Creating a personal site in GitHub

5 minute read

I have been thinking about creating a personal site for a while and now that I have a little more time in my hands I decided to go a head and do it. The fastest way to get something done is to actually getting started on it :D.

The easiest option would be to use WordPress.com given my familiarity with the platform. Although it’s a great way to get something done quickly I think I want to spend a little extra time and look at the options.

Features

The main feature I want to have is version control and I want to separate the content from the visualization. I would like that editing the website feels similar to editing a program.

The first thing that came to mind was to take a look at GitHub. It already has everything a developer needs and I am every familiar with it. Let’s head to pages.github.com.

Requirements

GitHub uses Jekyll to transform plain text into static website. Which sounds exactly like what we need. Instead of using html and css, I would like to write the website using Markdown which is like plain text with extra formatting.

  • We need a GitHub account, in this case I will use leodonethat
  • We create a repository name with that account

Our repository is now available at https://github.com/leodonethat/leodonethat.github.io

Next we clone the repository in our local environment:

$ git clone git@github.com:leodonethat/leodonethat.github.io.git

Note: if this is your first time using GitHub it’s better to read this doc as you can’t use your password anymore when cloning a repo from the terminal. Make sure to create an ssh key pair and setup the public key in your github account.

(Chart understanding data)
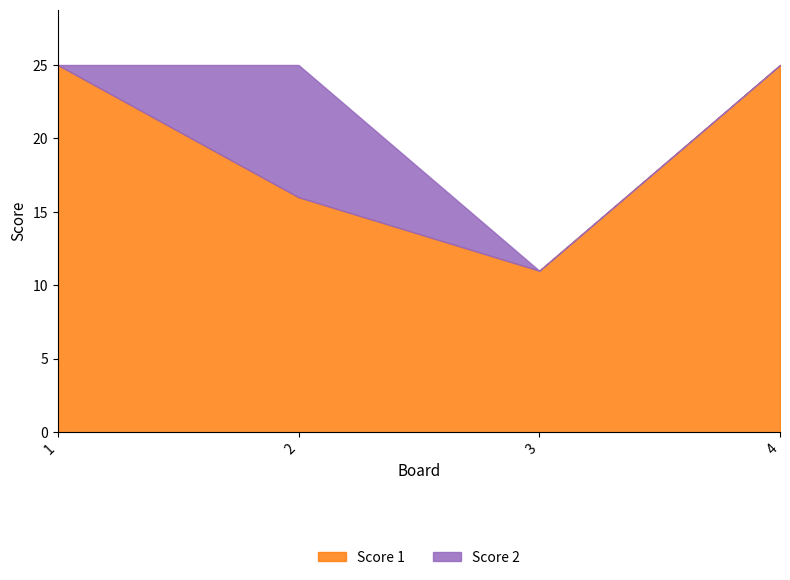

What is the difference between the second highest and minimum values in the Score 1 series?

14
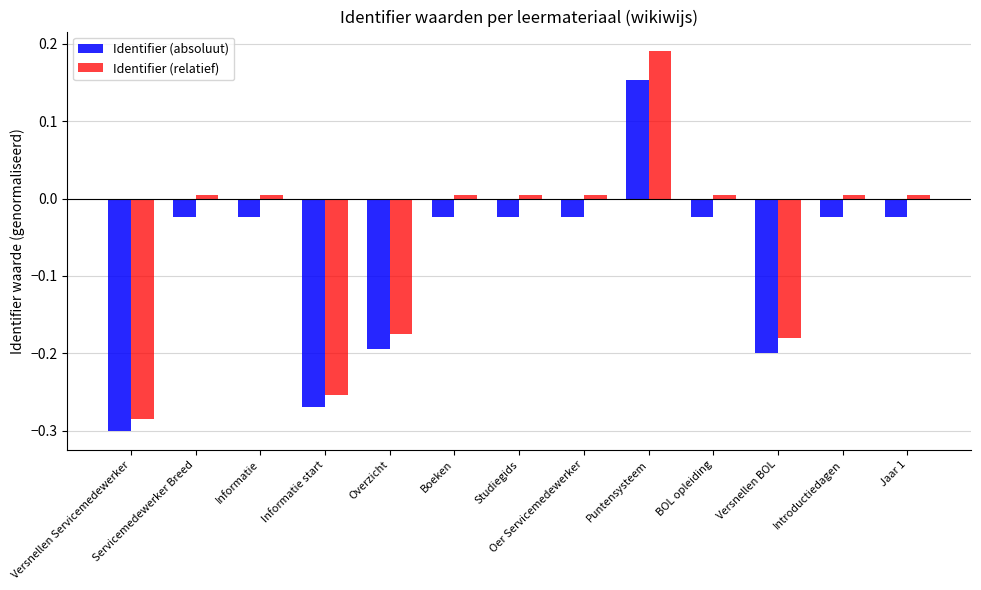

What is the value of the Identifier (relatief) bar at the 5th from the left?

-0.2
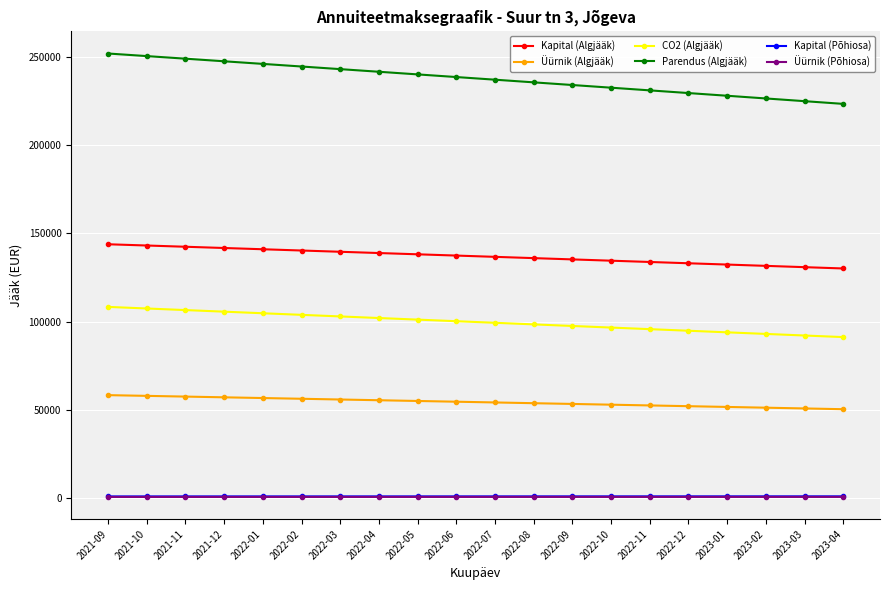

What are all the series names shown in the legend?

Kapital (Algjääk), Üürnik (Algjääk), CO2 (Algjääk), Parendus (Algjääk), Kapital (Põhiosa), Üürnik (Põhiosa)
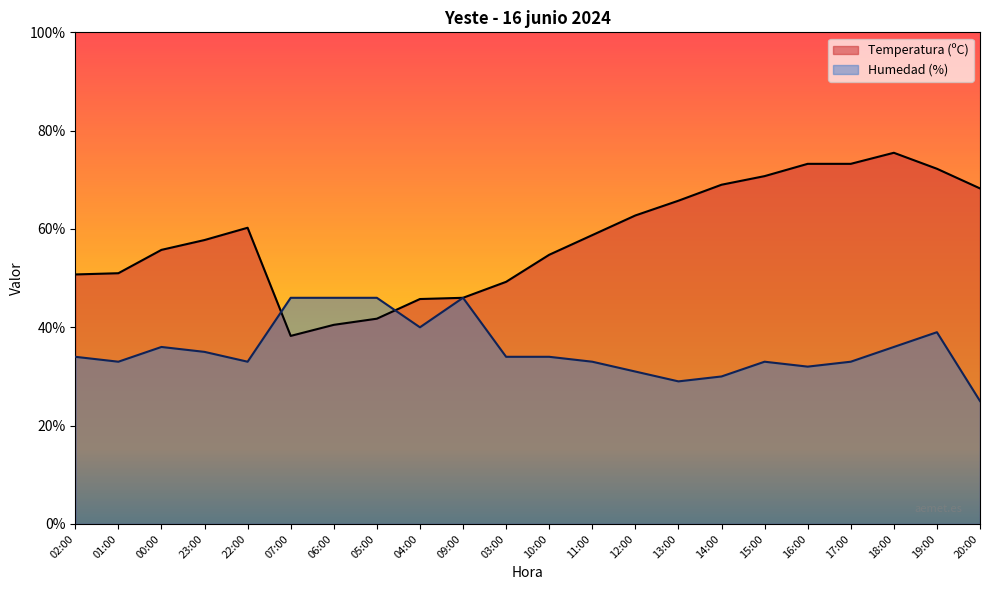

What is the smallest value displayed?

25.0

Job 1
Answer these from the post on creating a personal site in GitHub:
(a) What tool does GitHub use to turn plain text into a static website?
(b) What GitHub account name does the writer use?
(c) What main feature does the writer want the site to have?
Job 2
In the post on creating a personal site in GitHub, reproduce word for word the passage starting at "The easiest option" and ending at "editing a program.".

Exercise result 1
(a) Jekyll
(b) leodonethat
(c) Version control, with the content separated from the visualization

Exercise result 2
The easiest option would be to use WordPress.com given my familiarity with the platform. Although it’s a great way to get something done quickly I think I want to spend a little extra time and look at the options.

Features

The main feature I want to have is version control and I want to separate the content from the visualization. I would like that editing the website feels similar to editing a program.